* What the exercise asks: Give the records again word for word. Leave every picture out.

#### Dataset records ####

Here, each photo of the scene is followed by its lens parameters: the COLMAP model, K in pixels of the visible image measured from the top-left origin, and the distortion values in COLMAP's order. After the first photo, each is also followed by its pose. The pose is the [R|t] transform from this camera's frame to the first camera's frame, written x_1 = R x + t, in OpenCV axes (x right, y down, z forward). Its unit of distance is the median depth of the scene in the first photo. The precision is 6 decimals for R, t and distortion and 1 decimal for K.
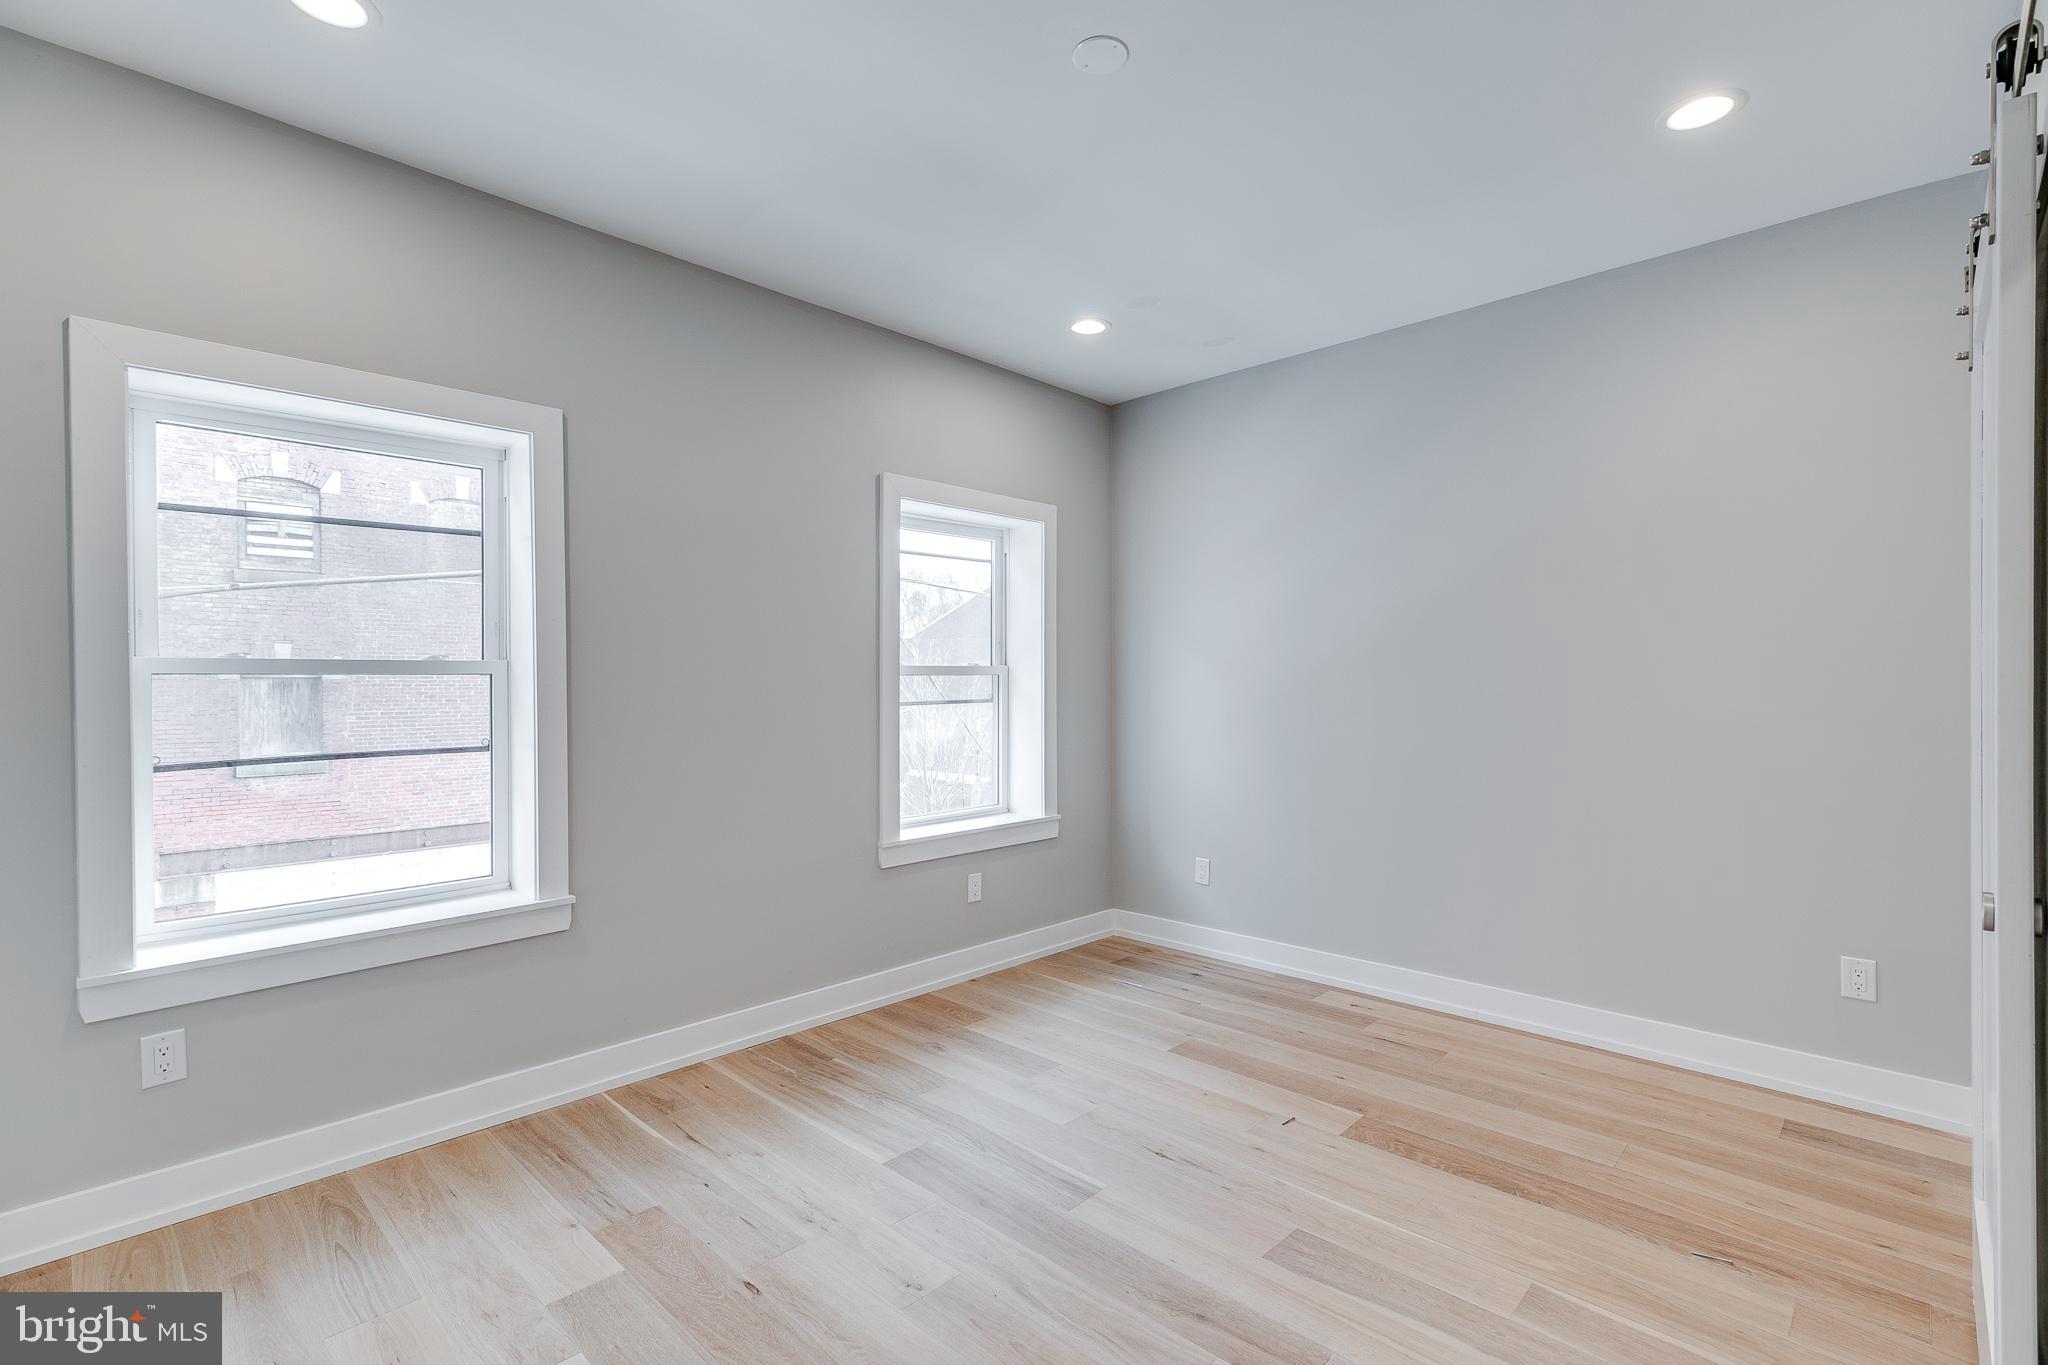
lens RADIAL K [[936.2, 0, 1003.7], [0, 936.2, 686.4], [0, 0, 1]] dist [0.005349, -0.000495]
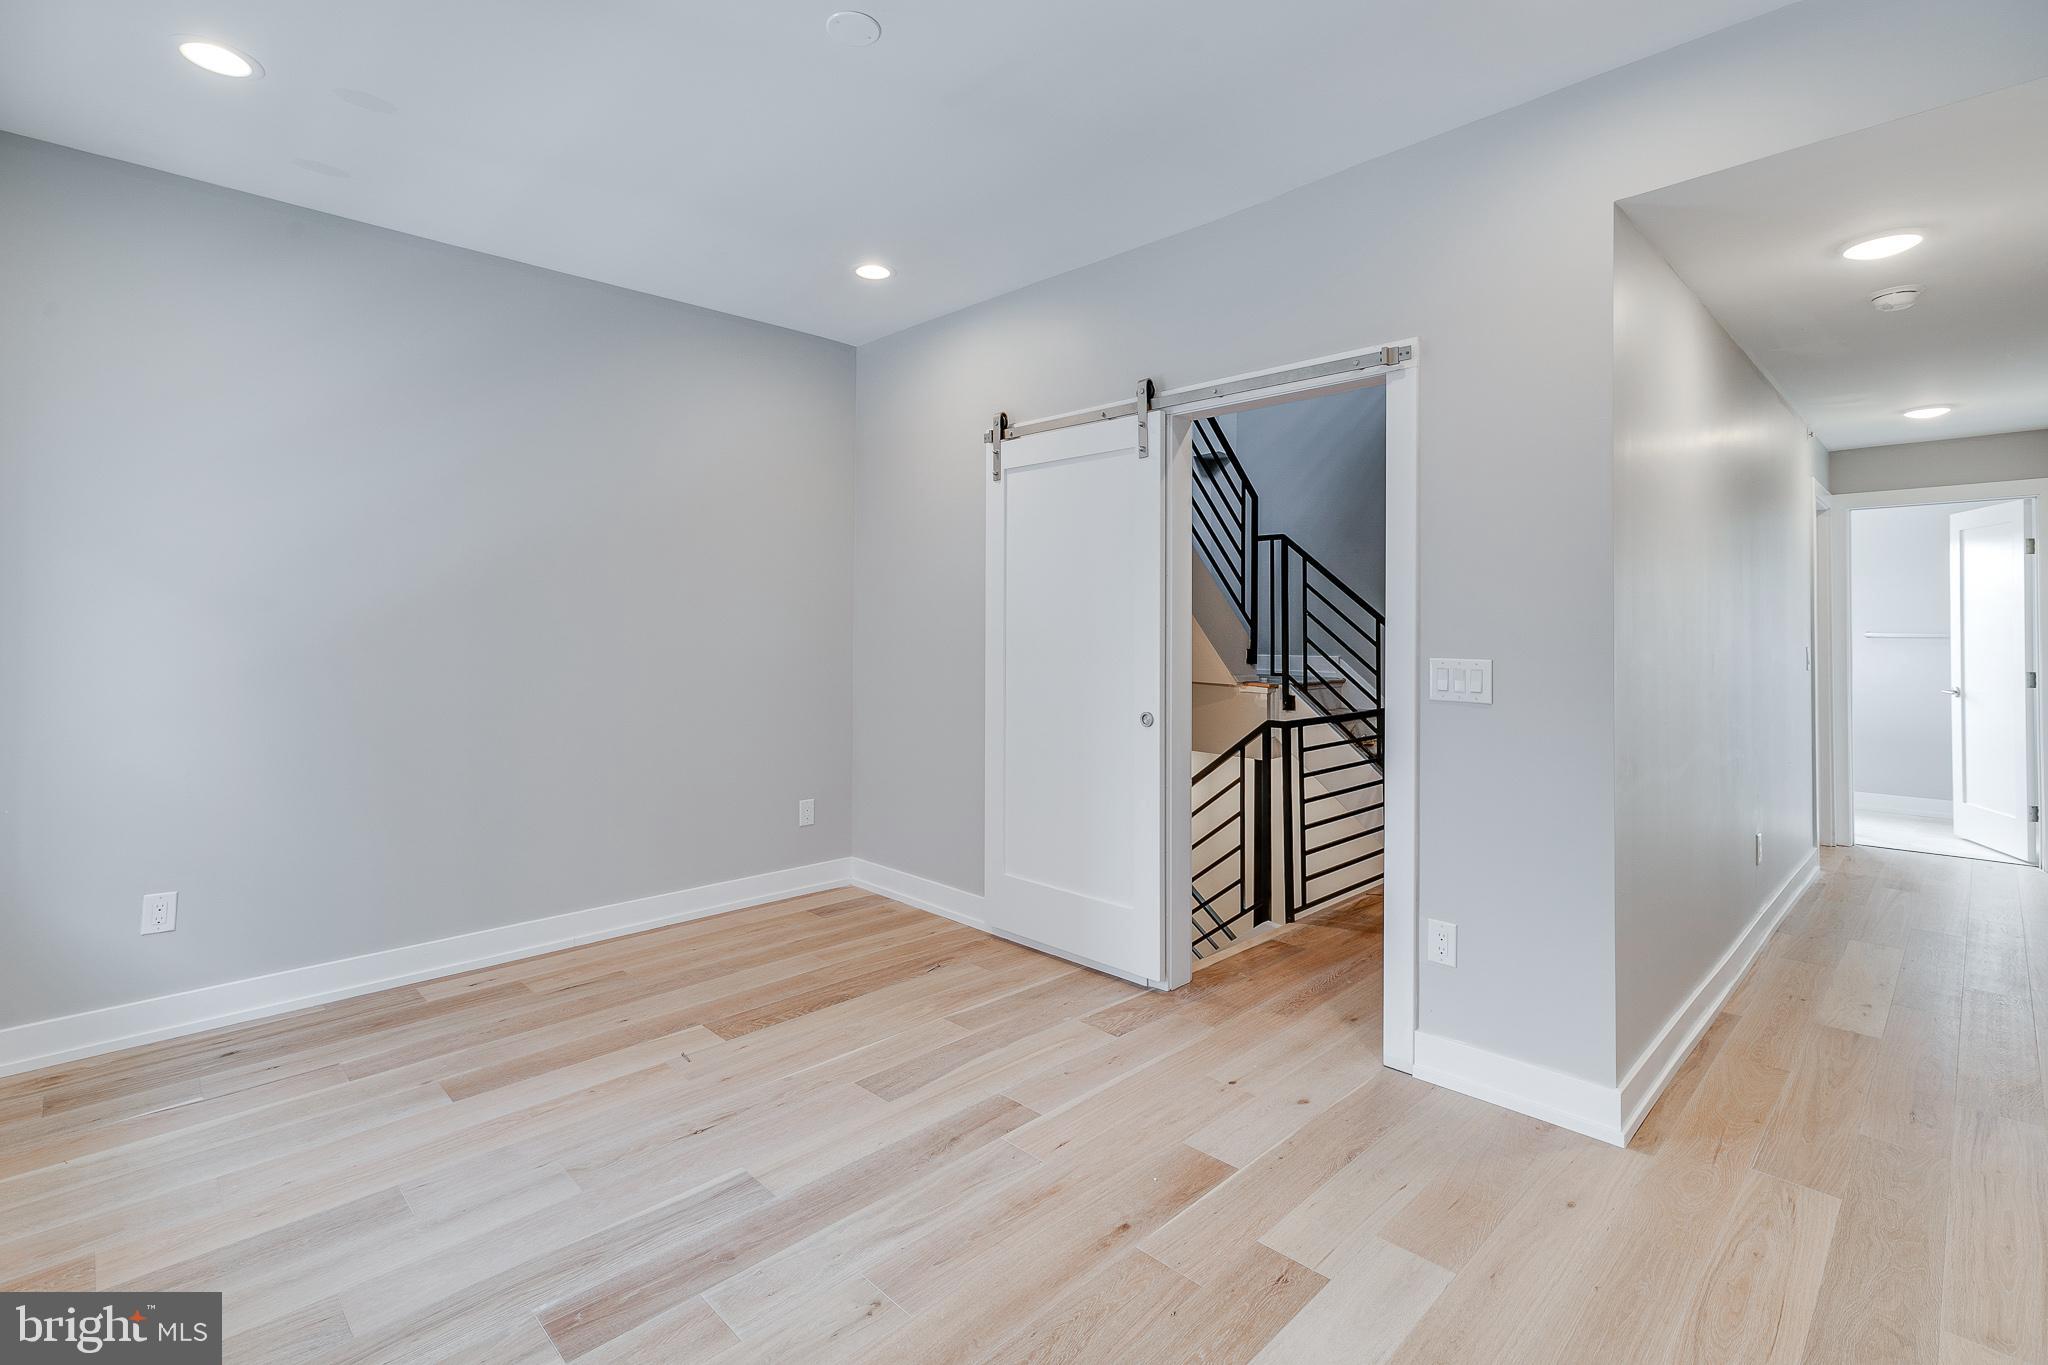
lens RADIAL K [[936.2, 0, 1031.9], [0, 936.2, 626.4], [0, 0, 1]] dist [0.005349, -0.000495]
pose [[0.015841, 0.003608, 0.999868, -0.661722], [0.001713, 0.999992, -0.003636, -0.001987], [-0.999873, 0.001770, 0.015835, 0.560881]]
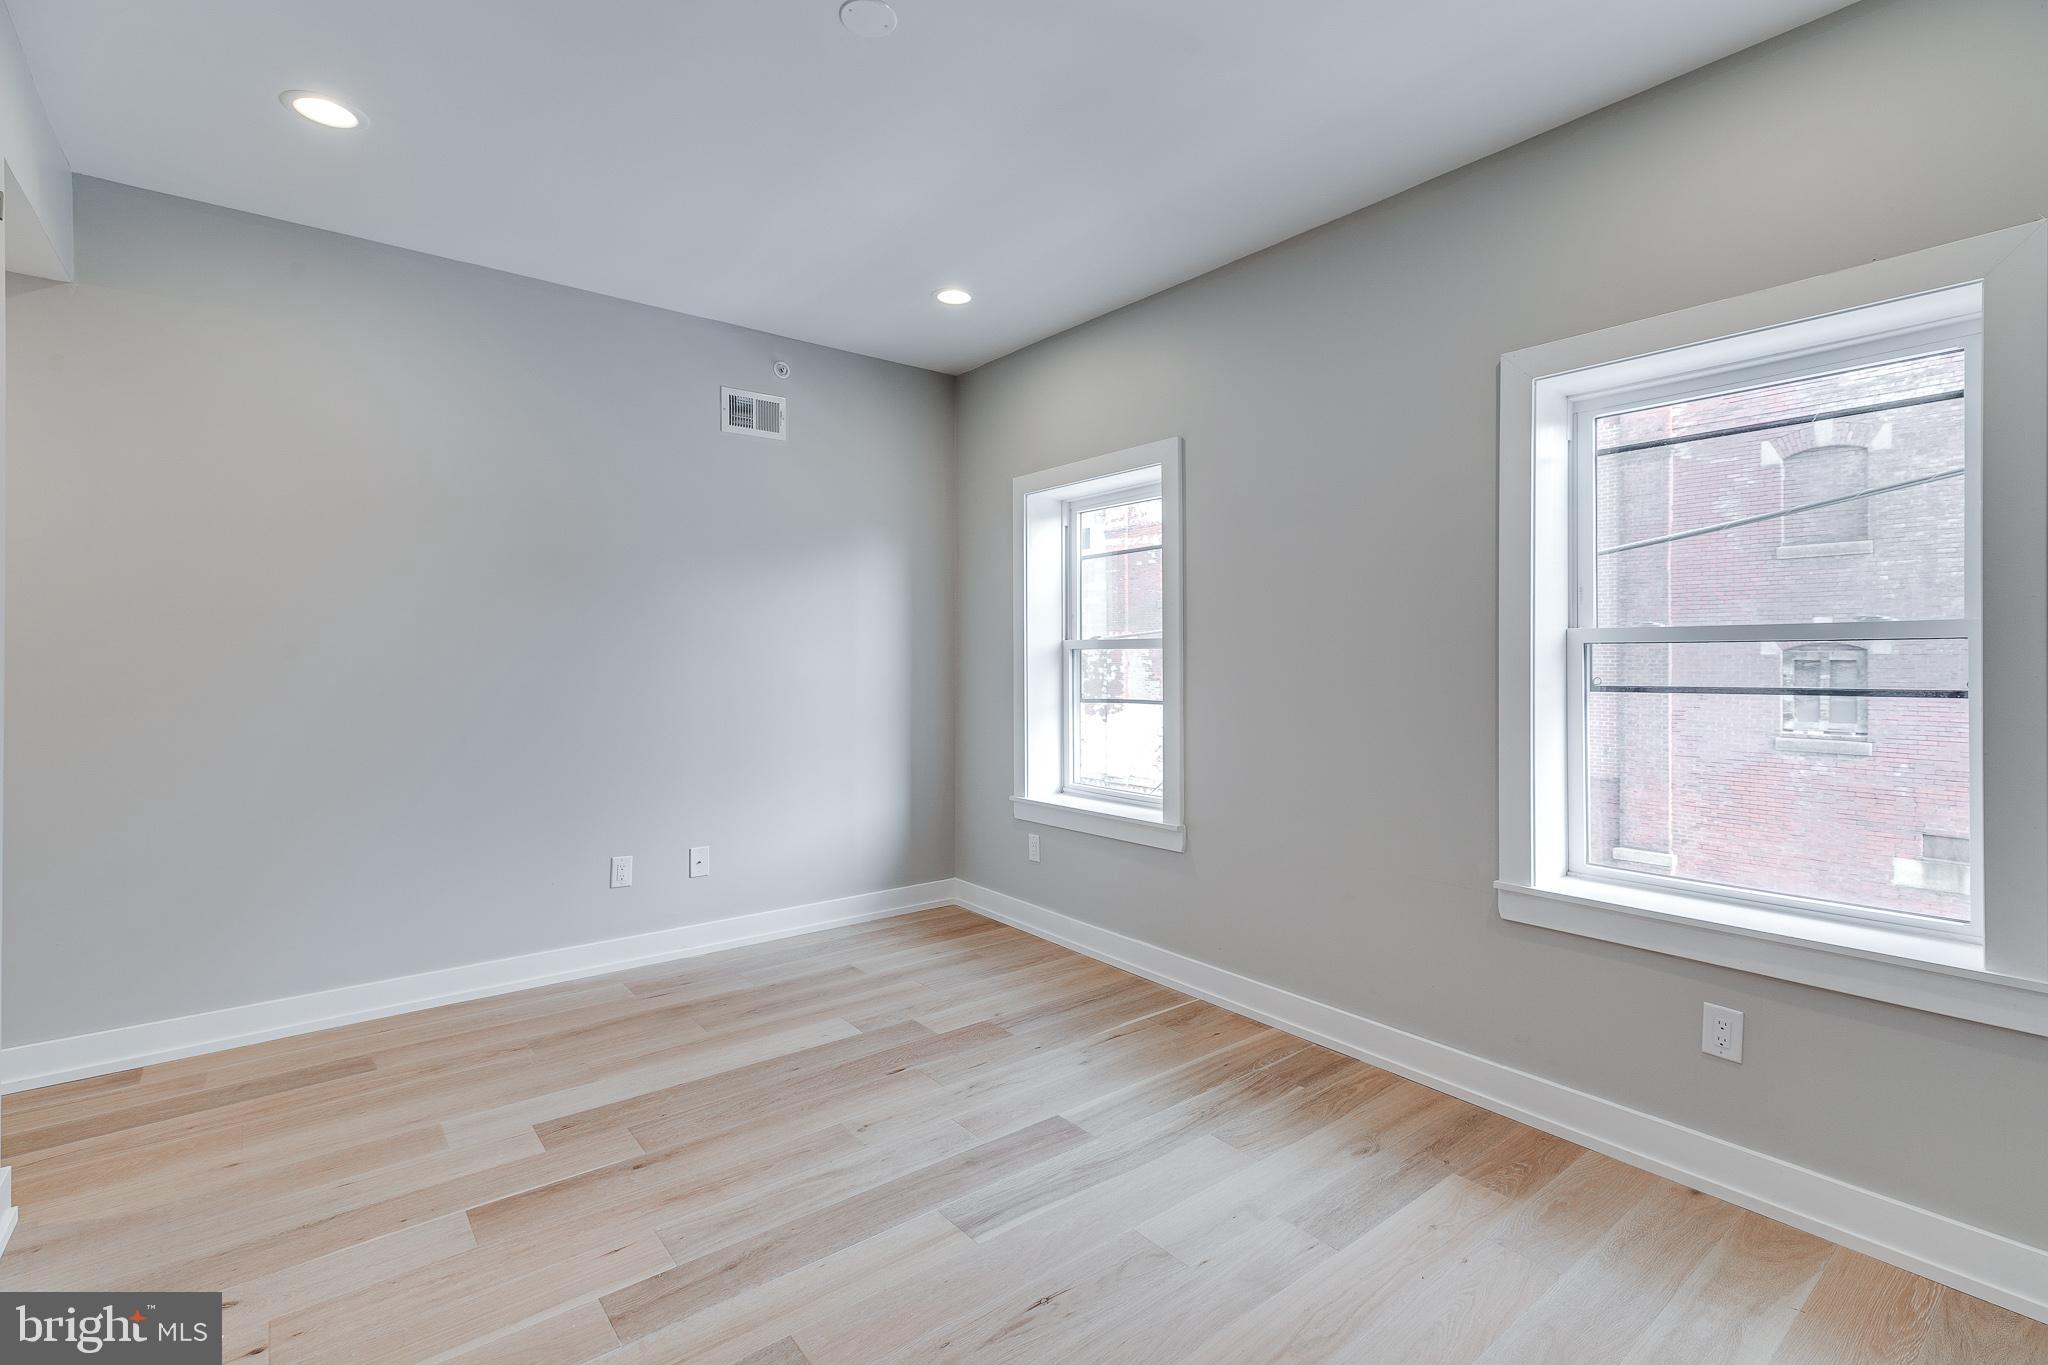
lens RADIAL K [[936.2, 0, 1052.7], [0, 936.2, 656.9], [0, 0, 1]] dist [0.005349, -0.000495]
pose [[-0.103198, 0.001179, -0.994660, 0.765951], [-0.007076, 0.999973, 0.001919, -0.001142], [0.994636, 0.007236, -0.103187, 0.928626]]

####

* Answer to this problem:
Here, each photo of the scene is followed by its lens parameters: the COLMAP model, K in pixels of the visible image measured from the top-left origin, and the distortion values in COLMAP's order. After the first photo, each is also followed by its pose. The pose is the [R|t] transform from this camera's frame to the first camera's frame, written x_1 = R x + t, in OpenCV axes (x right, y down, z forward). Its unit of distance is the median depth of the scene in the first photo. The precision is 6 decimals for R, t and distortion and 1 decimal for K.
lens RADIAL K [[936.2, 0, 1003.7], [0, 936.2, 686.4], [0, 0, 1]] dist [0.005349, -0.000495]
lens RADIAL K [[936.2, 0, 1031.9], [0, 936.2, 626.4], [0, 0, 1]] dist [0.005349, -0.000495]
pose [[0.015841, 0.003608, 0.999868, -0.661722], [0.001713, 0.999992, -0.003636, -0.001987], [-0.999873, 0.001770, 0.015835, 0.560881]]
lens RADIAL K [[936.2, 0, 1052.7], [0, 936.2, 656.9], [0, 0, 1]] dist [0.005349, -0.000495]
pose [[-0.103198, 0.001179, -0.994660, 0.765951], [-0.007076, 0.999973, 0.001919, -0.001142], [0.994636, 0.007236, -0.103187, 0.928626]]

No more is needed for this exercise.